今回はレンジ相場以外の弱いトレンド相場でも、エントリーしていますが、これをある程度強いトレンド相場のみにすれば、より勝率は上がるはずです。
また、ボラティリティがそれほど高くない「日本円」「豪ドル」などの通貨が向いているトレード手法とも言えます。
損小利大を実現
1回のトレードの勝ち幅平均:+11.7pips
1回のトレードの負け幅平均:⁻0.5pips
ですから、負ける時は小さく、勝つときは大きくの「損小利大」を明確に実現できています。

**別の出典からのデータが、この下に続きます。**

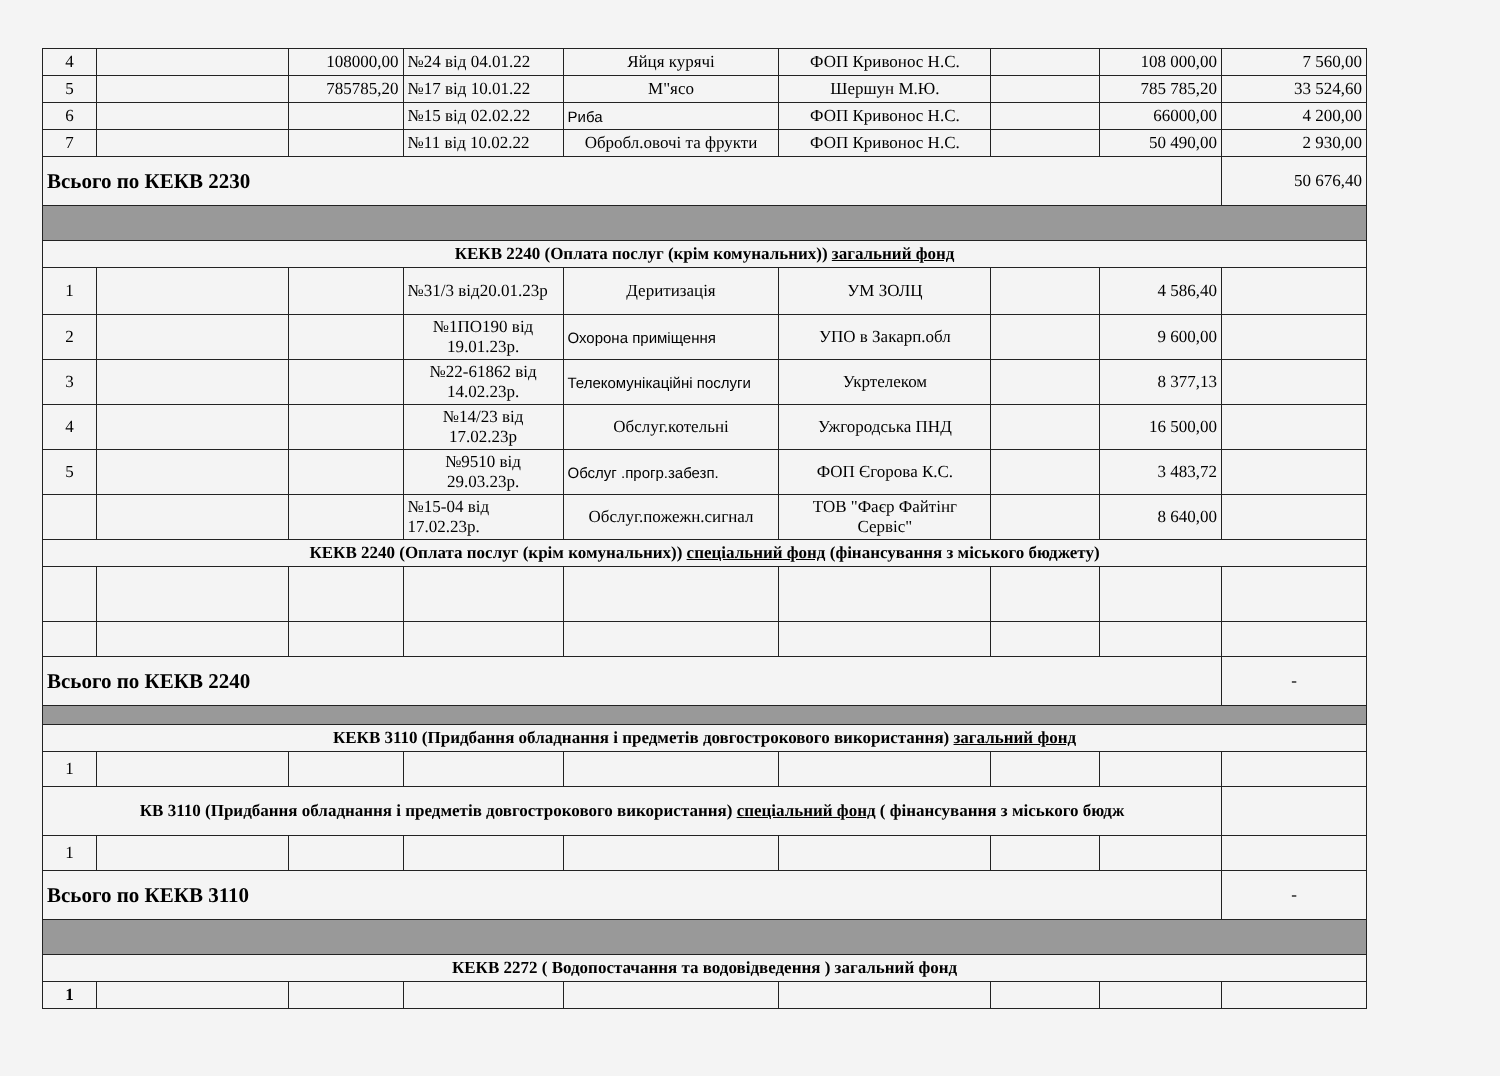| 4 | | 108000,00 | №24 від 04.01.22 | Яйця курячі | ФОП Кривонос Н.С. | | 108 000,00 | 7 560,00 |
| 5 | | 785785,20 | №17 від 10.01.22 | М"ясо | Шершун М.Ю. | | 785 785,20 | 33 524,60 |
| 6 | | | №15 від 02.02.22 | Риба | ФОП Кривонос Н.С. | | 66000,00 | 4 200,00 |
| 7 | | | №11 від 10.02.22 | Обробл.овочі та фрукти | ФОП Кривонос Н.С. | | 50 490,00 | 2 930,00 |
| Всього по КЕКВ 2230 | | | | | | | | 50 676,40 |
| КЕКВ 2240 (Оплата послуг (крім комунальних)) загальний фонд | | | | | | | | |
| 1 | | | №31/3 від20.01.23р | Деритизація | УМ ЗОЛЦ | | 4 586,40 | |
| 2 | | | №1ПО190 від 19.01.23р. | Охорона приміщення | УПО в Закарп.обл | | 9 600,00 | |
| 3 | | | №22-61862 від 14.02.23р. | Телекомунікаційні послуги | Укртелеком | | 8 377,13 | |
| 4 | | | №14/23 від 17.02.23р | Обслуг.котельні | Ужгородська ПНД | | 16 500,00 | |
| 5 | | | №9510 від 29.03.23р. | Обслуг .прогр.забезп. | ФОП Єгорова К.С. | | 3 483,72 | |
| | | | №15-04 від 17.02.23р. | Обслуг.пожежн.сигнал | ТОВ "Фаєр Файтінг Сервіс" | | 8 640,00 | |
| КЕКВ 2240 (Оплата послуг (крім комунальних)) спеціальний фонд (фінансування з міського бюджету) | | | | | | | | |
| Всього по КЕКВ 2240 | | | | | | | | - |
| КЕКВ 3110 (Придбання обладнання і предметів довгострокового використання) загальний фонд | | | | | | | | |
| 1 | | | | | | | | |
| КВ 3110 (Придбання обладнання і предметів довгострокового використання) спеціальний фонд ( фінансування з міського бюдж | | | | | | | | |
| 1 | | | | | | | | |
| Всього по КЕКВ 3110 | | | | | | | | - |
| КЕКВ 2272 ( Водопостачання та водовідведення ) загальний фонд | | | | | | | | |
| 1 | | | | | | | | |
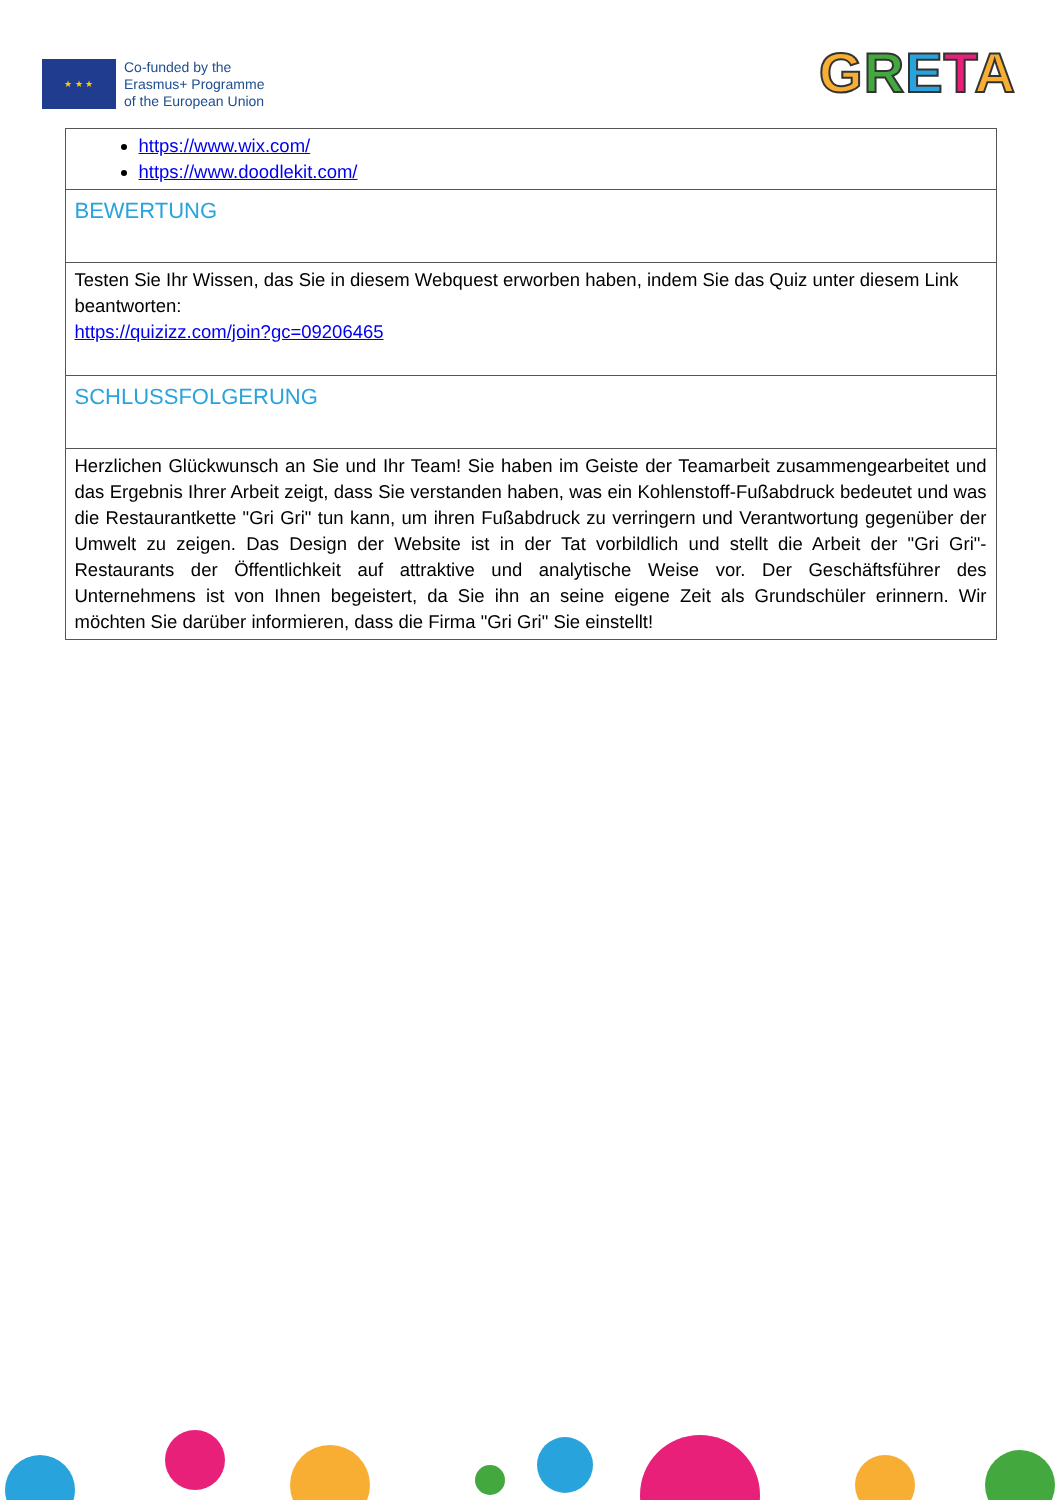★ ★ ★
Co-funded by the
Erasmus+ Programme
of the European Union
GRETA
| https://www.wix.com/ https://www.doodlekit.com/ |
| BEWERTUNG |
| Testen Sie Ihr Wissen, das Sie in diesem Webquest erworben haben, indem Sie das Quiz unter diesem Link beantworten: https://quizizz.com/join?gc=09206465 |
| SCHLUSSFOLGERUNG |
| Herzlichen Glückwunsch an Sie und Ihr Team! Sie haben im Geiste der Teamarbeit zusammengearbeitet und das Ergebnis Ihrer Arbeit zeigt, dass Sie verstanden haben, was ein Kohlenstoff-Fußabdruck bedeutet und was die Restaurantkette "Gri Gri" tun kann, um ihren Fußabdruck zu verringern und Verantwortung gegenüber der Umwelt zu zeigen. Das Design der Website ist in der Tat vorbildlich und stellt die Arbeit der "Gri Gri"-Restaurants der Öffentlichkeit auf attraktive und analytische Weise vor. Der Geschäftsführer des Unternehmens ist von Ihnen begeistert, da Sie ihn an seine eigene Zeit als Grundschüler erinnern. Wir möchten Sie darüber informieren, dass die Firma "Gri Gri" Sie einstellt! |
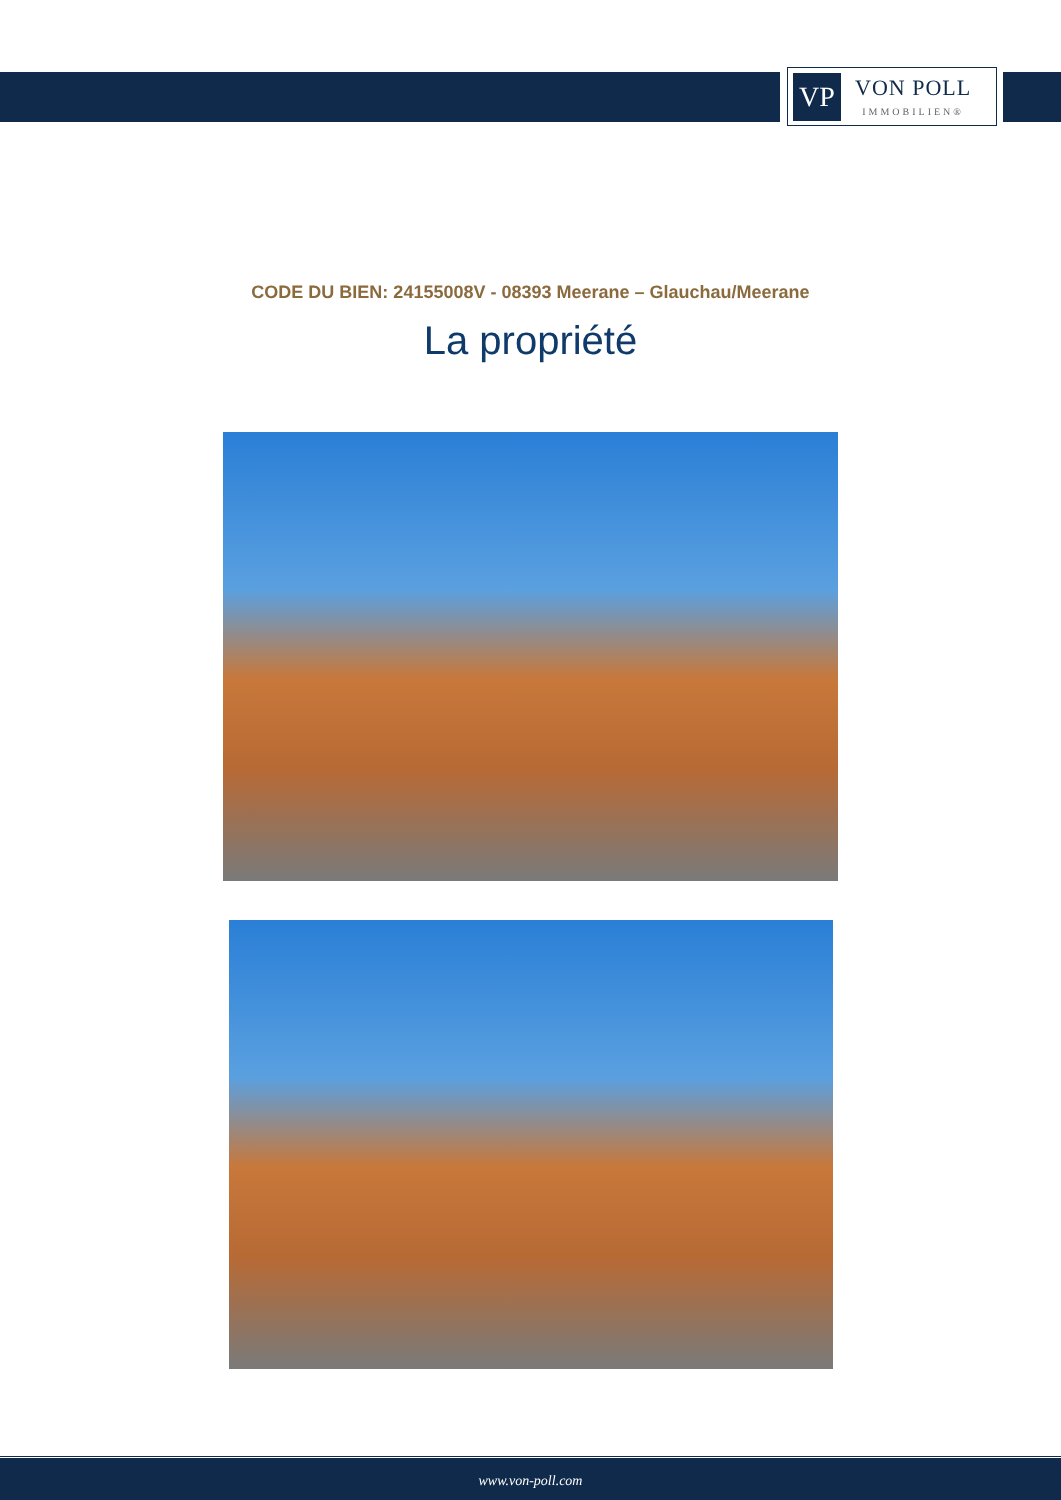VP
VON POLL
IMMOBILIEN®
CODE DU BIEN: 24155008V - 08393 Meerane – Glauchau/Meerane
La propriété
www.von-poll.com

この結果から見ると、損切ラインを比較的小さくとっても、十分に勝機があるトレード戦略と言えます。
まとめ
「RCIと移動平均線を活用した「押し目買い」「戻り売り」トレード」では
- 勝率が高い
- 損小利大ができる
という特徴があるため、初心者でも儲けられるトレード手法となっています。
ただし、大きな問題点として
- エントリータイミングが曖昧
- RCIの急な変化に対応してエントリーしなければならない
ため、多少の練習が必要になることに注意が必要です。トレード回数をこなしてコツをつかめば、初心者でも高い勝率が実現できるトレード手法です。